West Sacramento Mayor Christopher Cabaldon, an openly gay Democrat, told The Bee and other media he had spotted Ashburn at other gay bars in Sacramento in recent months.
“I don’t think it’s a scandal for an elected official to be gay,” Cabaldon said. “But if you’re going to vote against every piece of hate-crimes legislation (to protect gays), that’s hypocritical.”
In the interview, Ashburn said he didn’t believe he had been a staunch anti-gay activist, insisting the way he had voted on social issues reflected his constituents’ views.
Ashburn, who is in his last year representing a bedrock conservative region, organized a Traditional Values Coalition rally in Bakersfield in 2005 to support a proposed constitutional amendment that year to prohibit gay marriage.
Ashburn also touted his support for Proposition 22, [an anti-]gay-marriage ballot initiative, calling himself a co-sponsor at the 2000 measure.
Equality California, a gay rights group, gave Ashburn a “zero percent” for his 2009 voting record.
Ashburn voted against bills that included expanding California’s mental health services for gay youths and measures to protect gay prisoners from violence – which won some GOP votes – and creating a day to honor slain gay activist Harvey Milk.

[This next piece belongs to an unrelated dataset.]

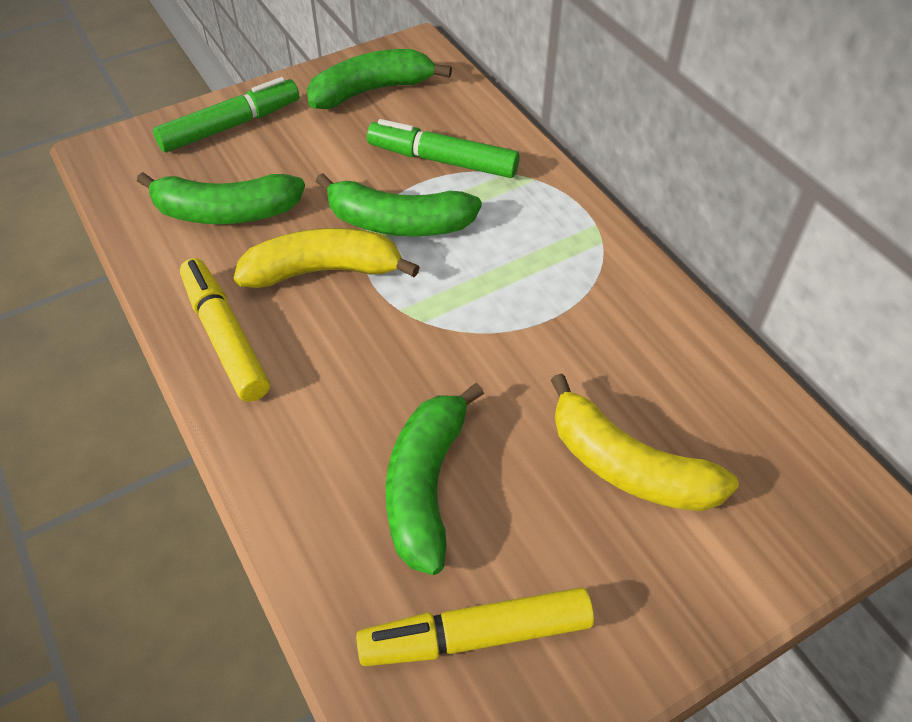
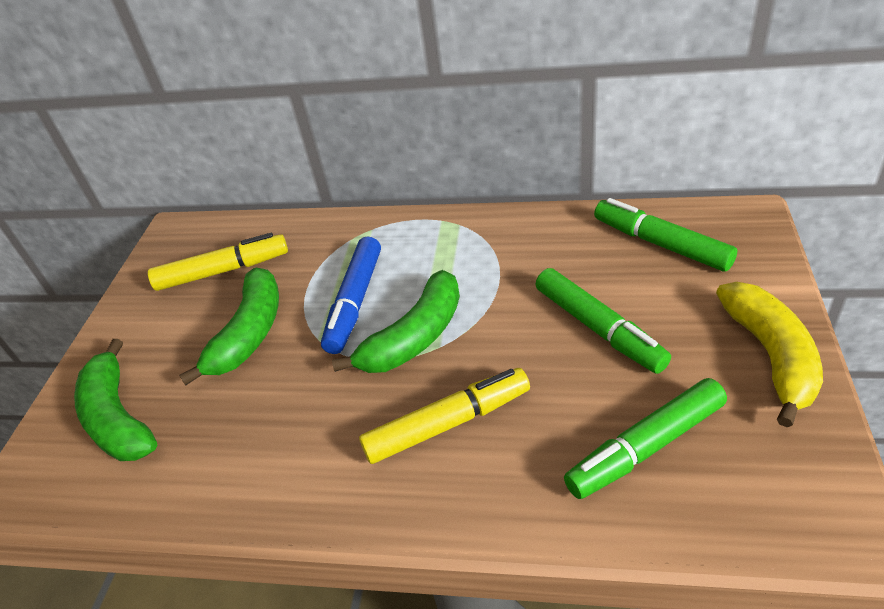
blue marker: none = 0 -> [321,236,381,354] = 1
green banana: [137,172,305,224] [307,49,452,109] [316,173,482,236] [386,383,484,575] = 4 -> [74,339,157,461] [179,268,279,385] [332,270,460,373] = 3
green marker: [153,77,299,152] [367,119,520,178] = 2 -> [536,268,671,374] [564,378,727,499] [594,198,737,272] = 3
yellow banana: [234,228,420,288] [551,374,739,511] = 2 -> [716,282,823,427] = 1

An Ashburn aide said Friday the senator had no response to questions about his sexual orientation, adding that aides didn’t know if Ashburn would appear Monday for a Senate floor session….
Ashburn is a textbook case right out of the excellent documentary “Outrage”: A closeted, usually Repugnican politician who works against equal human and civil rights for non-heterosexuals. A despicable fucking hypocrite and a fucking traitor to his tribe.
Yes, Assburn, if you are a non-heterosexual legislator who votes against equal human and civil rights for non-heterosexuals, then your sexual orientation is quite relevant, quite relevant to those whose equal human and civil rights you are obstructing because you are ashamed of your own sexual orientation.
And if you are a non-heterosexual man posing as heterosexual but you sexually harass your male co-workers or your male underlings (as has happened to me at the workplace, so I know something about this), then your sexual orientation is relevant; you have made it quite relevant to the victims of your sexual harassment.
And if you are a non-heterosexual male but you have heterosexually married and have had children, guess what? Your sexual orientation is quite relevant to your wife and kids.
If you are a closet case who actually manages to keep your sexual orientation entirely to yourself — which is damn near impossible, unless you live alone in a remote cave, as we are a social species — then perhaps we can say that your sexual orientation is “irrelevant.” (After all, if one actually is asexual or nearly so, then one’s sexual orientation indeed would be fairly irrelevant, at least to other people.)
Those who maintain that one’s sexual orientation is “private” or “irrelevant” or the like — especially when one has made his or her sexual orientation other people’s business — are homophobes.
The only reason that you would maintain that something as basic to oneself as one’s sexual orientation is “private” or “no one’s business” or “irrelevant” or the like is that your core belief about non-heterosexuality is that it is wrong and shameful.
You only enshroud in darkness that which you believe does not belong in the light.
There is nothing wrong with or shameful about non-heterosexuality.
There is something wrong with lying, such as lying about one’s sexual orientation, and there is something wrong with misusing one’s sexual power, such as in the case of sexual harassment.
That is the lesson that we need to take away from the gay political sex scandals.
As long as non-heterosexuality itself remains stigmatized, closet cases will continue to do their damage to others.